What is expected: Rewrite all of the data below, replacing "chart" with "graph" and leaving everything else unchanged. Leave the pictures out of your answer.

<<<<

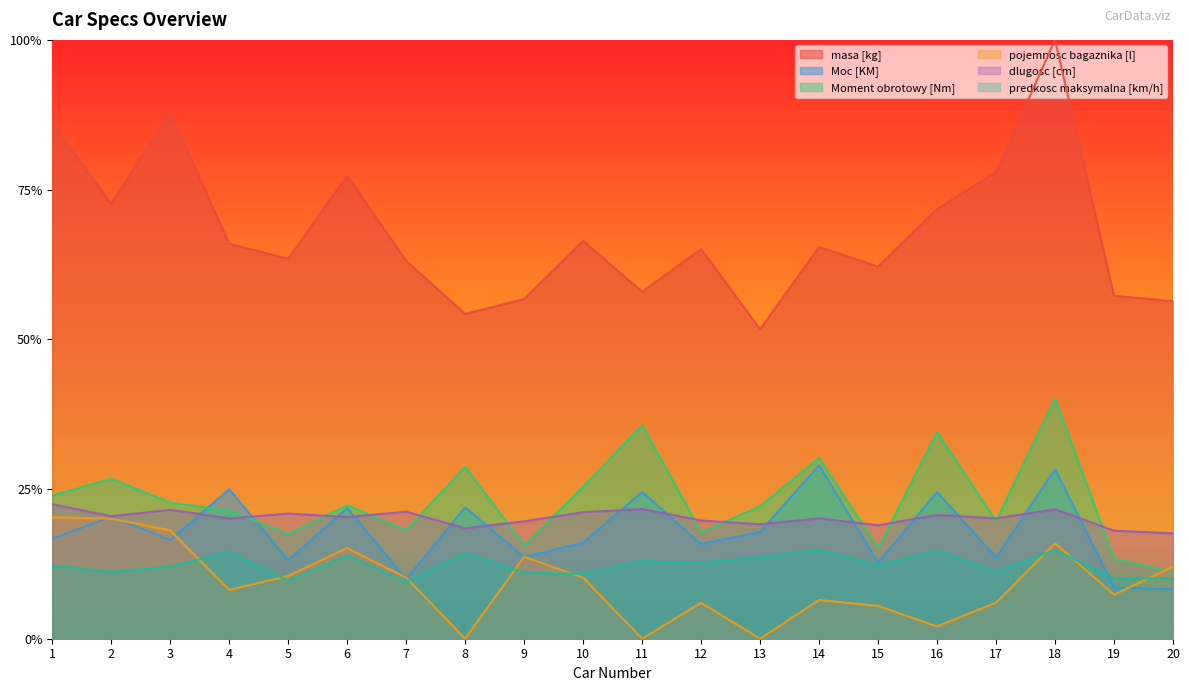

Does the chart display data point markers on the line(s)?

No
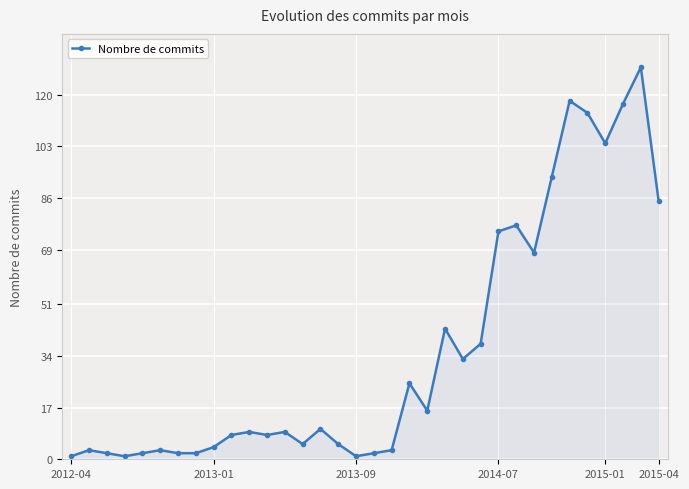

Count the number of categories in the chart.

34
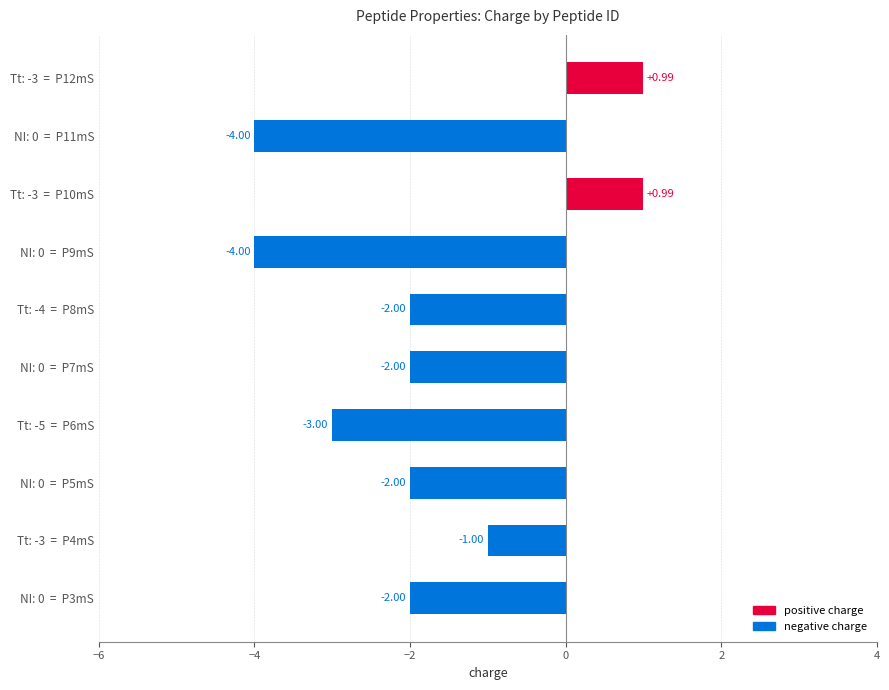

What is the change in value from Tt: -4  =  P8mS to Tt: -3  =  P12mS?

+3.0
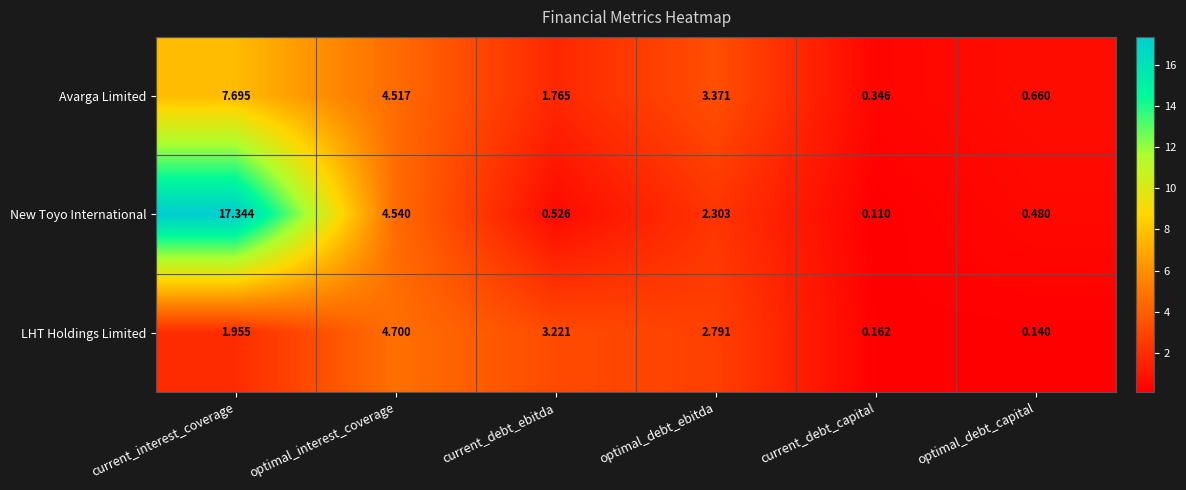

List the series in order of their overall mean, highest first.

New Toyo International, Avarga Limited, LHT Holdings Limited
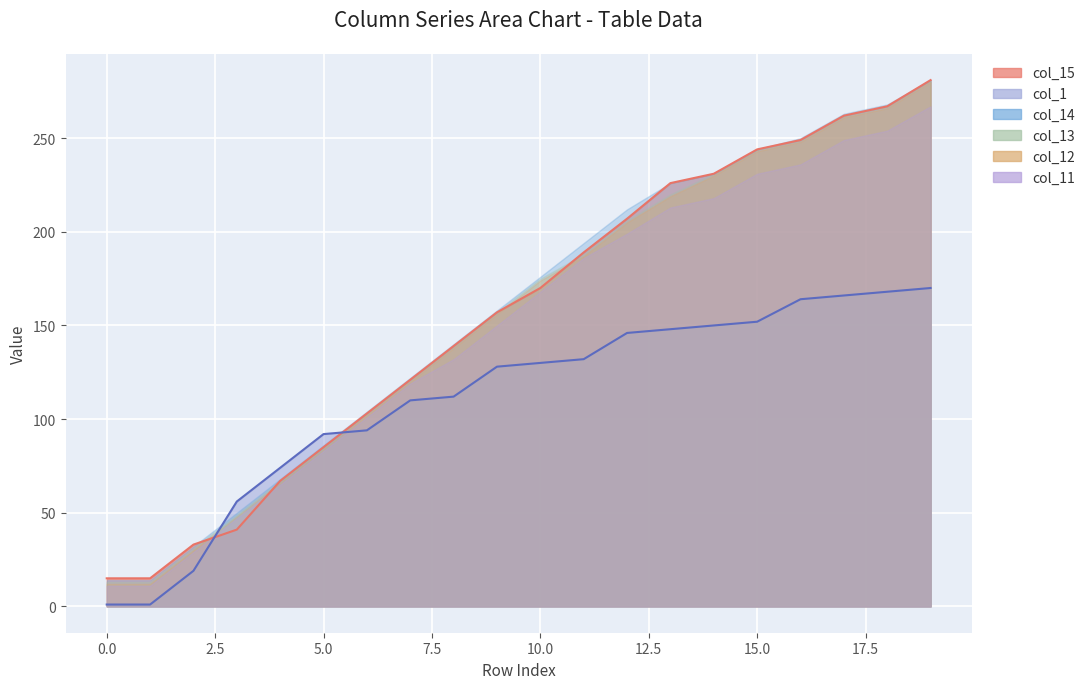

How many lines are shown in the chart?

6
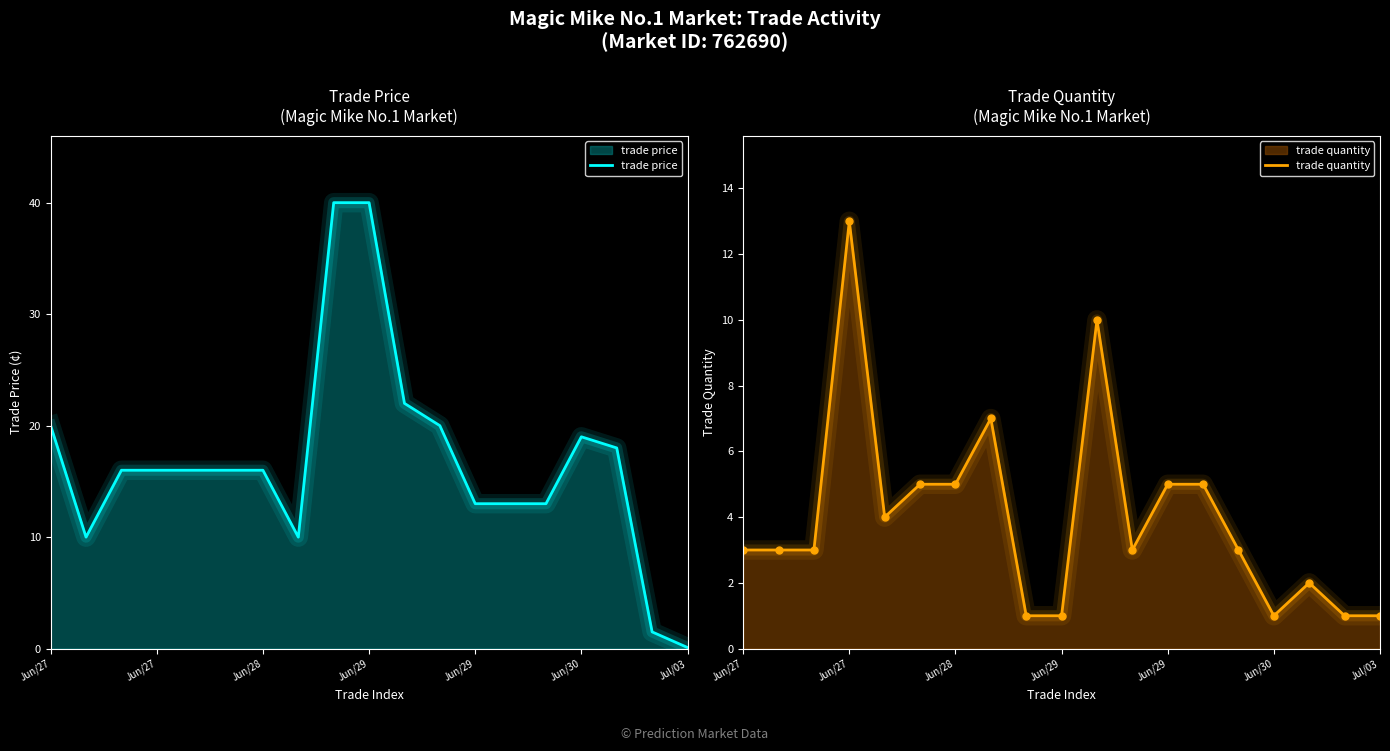

What is the difference between the maximum and minimum values in the trade price series?

39.9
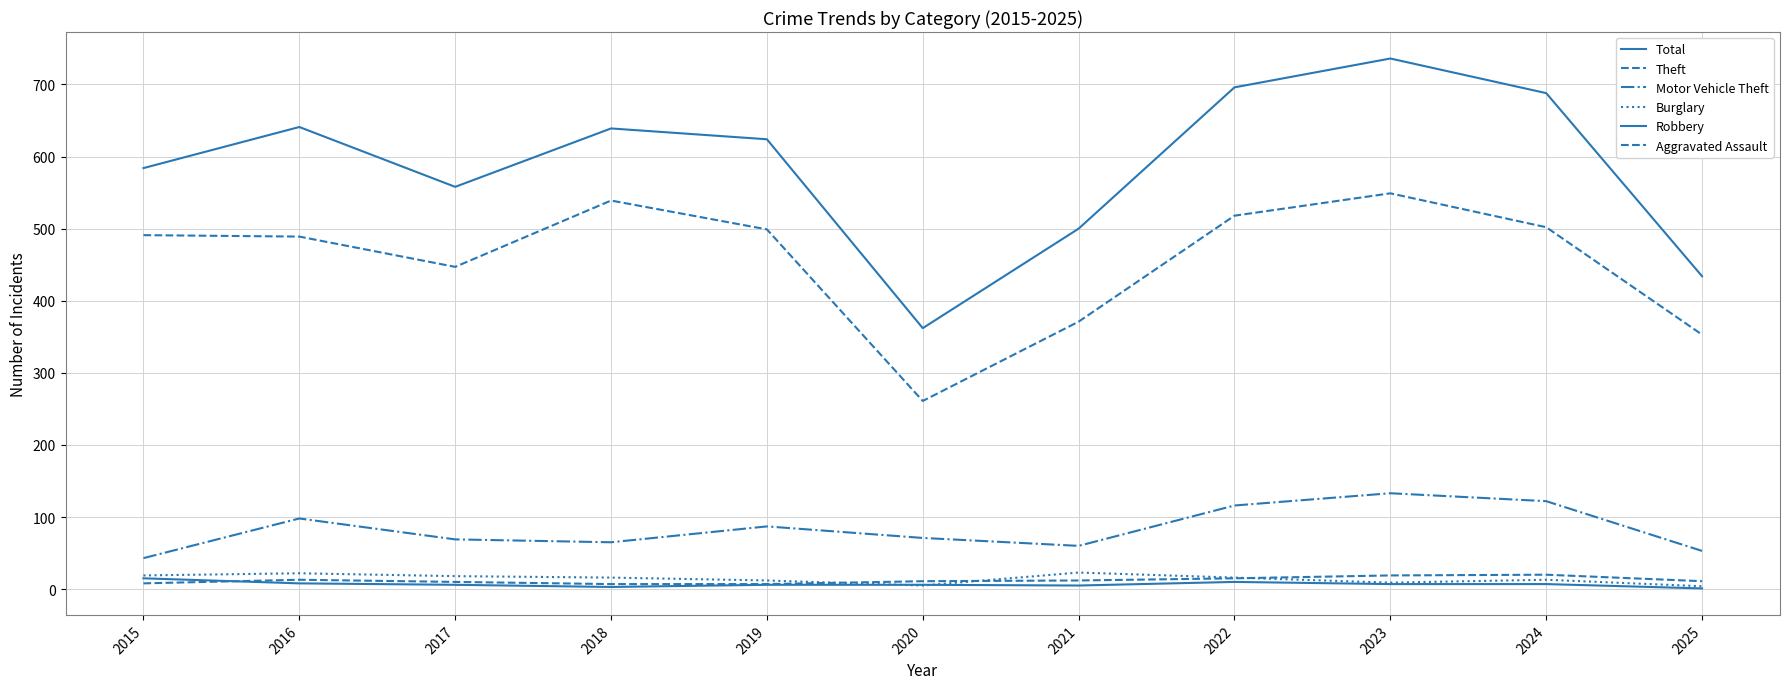

Does the chart display data point markers on the line(s)?

No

>>>>

Response area:
Does the graph display data point markers on the line(s)?

No

Count the number of categories in the graph.

34

What is the change in value from Tt: -4  =  P8mS to Tt: -3  =  P12mS?

+3.0

List the series in order of their overall mean, highest first.

New Toyo International, Avarga Limited, LHT Holdings Limited

How many lines are shown in the graph?

6

What is the difference between the maximum and minimum values in the trade price series?

39.9

Does the graph display data point markers on the line(s)?

No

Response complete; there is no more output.